QUOTED TEXT start

Review: Pro-Marriage ‘Hope Springs’ Highlights Grown-up Romance

Review: Pro-Marriage ‘Hope Springs’ Highlights Grown-up Romance 2012-08-08T10:22:55-06:00

It’s become quite fashionable to cluck and sigh at romantic comedies that end with the girl getting her guy and, perhaps, a ring.

“That’s just the beginning,” we scold, “What happens after that? What about grown-up romances? The ones that happen after ten or twenty-seven years of marriage? What about love that lasts?”

Hope Springs, opening Wednesday August 8, is just the kind of pro-marriage, grown-up romance we say we want.

In fact, quite grown-up. As in Baby Boomer.

Some might even say old.

Kay, played by the luminescent 63 year old Meryl Streep, celebrates her thirty-first anniversary with Arnold, played by Tommy Lee Jones, who is closing in on his 66th birthday. With two children recently launched into adulthood, a comfortable but not wealthy life, and an expectation of at least a decade of good health, the two Boomers should be settling into a period of freedom and adventure.

But it’s not that easy.

Kay is miserably unhappy. Arnold has been a good husband: faithful, respectful, and hard-working. Over the years, however, they’ve drifted into a sort of intimate separation, a close-knit estrangement. Although practically able to read each other’s minds on matters like what to eat for dinner or whether to turn down the air conditioning, they sleep in separate bedrooms.

They never touch, except a route kiss on the cheek in the morning. They certainly never make love.

Kay, now that the work of childrearing and career-building is behind them, wants the marriage they once had. She packs a protesting Arnold up and heads to an intensive marriage retreat at the office of Dr. Feld (Steve Carell, in a serious, non-comedic role).

That’s it. That’s the movie.

Most of the action takes place as Kay and Arnold nervously perch on Dr. Feld’s couch or argue in their rented Econo-Lodge room. There’s no shocking revelation or dramatic showdowns or attractive third party, just two former lovers trying to find their way back to each other.

QUOTED TEXT end
LISTING start

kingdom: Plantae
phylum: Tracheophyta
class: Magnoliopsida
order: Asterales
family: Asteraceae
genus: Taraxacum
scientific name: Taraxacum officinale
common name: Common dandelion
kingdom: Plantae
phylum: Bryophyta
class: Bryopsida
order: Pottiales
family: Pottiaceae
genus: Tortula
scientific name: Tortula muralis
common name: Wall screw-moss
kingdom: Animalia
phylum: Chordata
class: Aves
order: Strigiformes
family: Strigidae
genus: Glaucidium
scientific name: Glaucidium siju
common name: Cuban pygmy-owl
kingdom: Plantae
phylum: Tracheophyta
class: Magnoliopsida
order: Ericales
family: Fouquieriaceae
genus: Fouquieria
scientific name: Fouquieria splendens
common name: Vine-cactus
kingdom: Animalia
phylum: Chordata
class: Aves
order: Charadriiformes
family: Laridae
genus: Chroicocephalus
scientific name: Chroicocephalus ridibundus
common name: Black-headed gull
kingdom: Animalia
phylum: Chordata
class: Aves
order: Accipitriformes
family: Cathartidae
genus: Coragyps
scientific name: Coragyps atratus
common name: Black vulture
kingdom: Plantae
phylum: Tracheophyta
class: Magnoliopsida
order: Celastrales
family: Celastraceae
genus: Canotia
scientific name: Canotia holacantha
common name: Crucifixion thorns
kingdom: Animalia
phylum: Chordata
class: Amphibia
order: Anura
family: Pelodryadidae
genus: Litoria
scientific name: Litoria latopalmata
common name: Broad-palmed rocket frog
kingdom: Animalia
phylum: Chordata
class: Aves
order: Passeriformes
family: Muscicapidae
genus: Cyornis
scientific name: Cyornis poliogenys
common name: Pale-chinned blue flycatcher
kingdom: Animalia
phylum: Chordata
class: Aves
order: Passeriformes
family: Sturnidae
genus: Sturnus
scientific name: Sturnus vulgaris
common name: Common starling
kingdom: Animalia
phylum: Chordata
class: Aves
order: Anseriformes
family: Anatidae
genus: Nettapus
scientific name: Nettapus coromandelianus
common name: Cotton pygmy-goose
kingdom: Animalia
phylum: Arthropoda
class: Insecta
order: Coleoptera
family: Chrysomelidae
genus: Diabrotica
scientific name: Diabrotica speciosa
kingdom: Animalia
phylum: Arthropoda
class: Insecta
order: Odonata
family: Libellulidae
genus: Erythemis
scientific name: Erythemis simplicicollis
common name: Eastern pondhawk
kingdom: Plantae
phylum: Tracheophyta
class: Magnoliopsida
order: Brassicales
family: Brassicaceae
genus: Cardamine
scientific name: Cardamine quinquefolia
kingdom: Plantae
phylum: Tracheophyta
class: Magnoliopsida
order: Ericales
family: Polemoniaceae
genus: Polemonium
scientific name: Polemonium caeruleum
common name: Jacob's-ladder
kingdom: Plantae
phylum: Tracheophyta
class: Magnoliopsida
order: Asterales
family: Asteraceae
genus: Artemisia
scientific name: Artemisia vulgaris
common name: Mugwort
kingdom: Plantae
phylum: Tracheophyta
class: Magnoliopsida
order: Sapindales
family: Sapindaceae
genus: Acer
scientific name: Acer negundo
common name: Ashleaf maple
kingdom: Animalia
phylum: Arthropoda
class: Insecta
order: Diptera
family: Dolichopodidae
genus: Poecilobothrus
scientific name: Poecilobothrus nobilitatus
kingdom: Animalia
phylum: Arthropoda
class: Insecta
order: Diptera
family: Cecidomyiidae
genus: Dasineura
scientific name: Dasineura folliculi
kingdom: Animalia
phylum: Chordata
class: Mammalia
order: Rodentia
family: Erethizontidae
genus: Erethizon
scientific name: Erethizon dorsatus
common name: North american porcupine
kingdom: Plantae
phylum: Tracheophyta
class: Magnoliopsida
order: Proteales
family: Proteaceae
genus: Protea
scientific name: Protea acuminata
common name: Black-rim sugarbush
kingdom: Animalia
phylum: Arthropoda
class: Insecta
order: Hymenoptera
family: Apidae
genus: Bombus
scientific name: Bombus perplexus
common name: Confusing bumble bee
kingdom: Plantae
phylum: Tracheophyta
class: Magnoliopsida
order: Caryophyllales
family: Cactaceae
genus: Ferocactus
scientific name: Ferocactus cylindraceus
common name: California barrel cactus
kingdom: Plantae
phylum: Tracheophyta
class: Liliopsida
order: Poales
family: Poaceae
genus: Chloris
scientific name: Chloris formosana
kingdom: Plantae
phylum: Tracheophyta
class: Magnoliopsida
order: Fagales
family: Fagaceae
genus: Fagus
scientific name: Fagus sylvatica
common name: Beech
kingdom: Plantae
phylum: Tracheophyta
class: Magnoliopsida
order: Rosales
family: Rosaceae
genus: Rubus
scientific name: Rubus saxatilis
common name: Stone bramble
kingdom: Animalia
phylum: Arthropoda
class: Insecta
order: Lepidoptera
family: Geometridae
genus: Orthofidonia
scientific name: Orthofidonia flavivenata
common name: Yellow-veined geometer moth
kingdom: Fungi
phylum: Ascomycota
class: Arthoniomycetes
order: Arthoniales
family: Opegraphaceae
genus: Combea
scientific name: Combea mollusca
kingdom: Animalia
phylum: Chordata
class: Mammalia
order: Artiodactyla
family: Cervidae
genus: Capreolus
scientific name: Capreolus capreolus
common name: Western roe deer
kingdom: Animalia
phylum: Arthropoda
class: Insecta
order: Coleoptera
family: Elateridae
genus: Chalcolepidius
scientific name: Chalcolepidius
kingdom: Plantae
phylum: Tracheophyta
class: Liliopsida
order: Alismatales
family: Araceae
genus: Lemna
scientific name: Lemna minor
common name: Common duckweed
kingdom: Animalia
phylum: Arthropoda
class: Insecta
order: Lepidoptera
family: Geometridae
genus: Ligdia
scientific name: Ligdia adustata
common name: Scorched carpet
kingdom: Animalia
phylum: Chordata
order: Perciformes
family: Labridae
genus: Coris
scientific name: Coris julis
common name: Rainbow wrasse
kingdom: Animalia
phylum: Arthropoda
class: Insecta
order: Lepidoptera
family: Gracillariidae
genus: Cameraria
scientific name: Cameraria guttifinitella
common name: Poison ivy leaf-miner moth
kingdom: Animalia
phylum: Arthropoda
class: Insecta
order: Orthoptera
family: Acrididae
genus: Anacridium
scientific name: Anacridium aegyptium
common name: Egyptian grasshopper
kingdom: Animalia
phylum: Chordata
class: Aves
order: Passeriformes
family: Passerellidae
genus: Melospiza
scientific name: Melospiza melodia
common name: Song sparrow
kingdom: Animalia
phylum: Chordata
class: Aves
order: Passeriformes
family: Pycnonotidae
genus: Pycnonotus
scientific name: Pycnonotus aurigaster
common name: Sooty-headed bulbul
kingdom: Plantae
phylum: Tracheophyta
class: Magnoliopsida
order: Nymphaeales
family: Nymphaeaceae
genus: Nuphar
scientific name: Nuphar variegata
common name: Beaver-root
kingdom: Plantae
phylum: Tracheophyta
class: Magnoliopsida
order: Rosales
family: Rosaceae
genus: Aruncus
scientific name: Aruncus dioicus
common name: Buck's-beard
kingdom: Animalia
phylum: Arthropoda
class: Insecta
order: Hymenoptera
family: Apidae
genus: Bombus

LISTING end

TASK LIST =>
a - In the Hope Springs review, which actor plays Dr. Feld?
b - Continue the Hope Springs review from its final sentence.
The entries are separate material, apart from the Hope Springs review.

RESULTS OF THE TASKS =>
a - Steve Carell, in a serious, non-comedic role.

b -
In any other hands, such a film would be insufferable. However, Streep is so adept at inhabiting any role she plays, she makes the film very good. Leaving behind the strong characters she’s created in Margaret Thatcher and Julia Child, Streep makes Kay all passive passion and wounded energy, a woman lost in her own desire for something she is not sure exists. Jones’ gruff, grumpy cowboy persona is exactly right here, as he harumphs and grumbles his way through counseling.

It feels like watching a real couple.

There’s one particularly fine moment when, in the midst of an emotional and draining argument, Arnold mentions something about one of their children that they both affectionately find ridiculous. Through all the tears and growls, they both chuckle. It’s not the full-blown belly-laugh of first love, but that long-term, intimate, shorthand chuckle that says, “You are funny. I acknowledge the funny comment. Indeed, you’re the funniest person I know and we’ve been laughing at this particular thing for decades and I still find it funny, although neither one of us requires a full laugh to reinforce that fact.”

Long-time couples will know exactly what I’m talking about.

It’s one of the finest aspects of marriage, that jokes stretch out over decades and become richer and funnier over time then they ever were at the start, even as the actual laughter becomes less raucous.

Only master actors can pull off such a moment of intimacy.

Those little moments of intimacy make the audience root for the marriage to succeed. Losing them would create a void in the universe.

The film is rated PG-13 because much of their discussion comes down to sex, sexual acts, and their feelings about such acts. There are also moments of attempted or realized sexual activity, with the action shown although no Boomer nudity is shown (or other nudity, for that matter). Frankly, the acting out of sex is much less uncomfortable than hearing the two awkwardly and haltingly discuss sex. This is not a wildly explicit film, but neither is a film for children. I doubt it would appeal to children anyway.

When Dr. Feld encourages the couple, saying that even great marriages have a few rough years and they should push through, not give up, those who know that to be true will want to stand up and cheer. The movie is the strongest pro-marriage movie I’ve ever seen.

Still, with all this beauty and determination at the heart of the laudable film, there’s also an assumption at its core that makes me uncomfortable.

The question comes down to what the purpose of marriage is.

Baby Boomers – the generation of Streep and Jones and the intended audience for the film – essentially redefined marriage as an institution whose primary goal was to make the couple happy. Prior to that generation, couples chose well or poorly, jumped with both feet, and hoped for happiness. Marriage was more a matter of duty, of fulfilling a promise, of aiding society by taking care of children and parents and each other, of working together.

Sometimes this worked and sometimes it created its own brand of misery, but the definition of marriage was fundamentally different than today.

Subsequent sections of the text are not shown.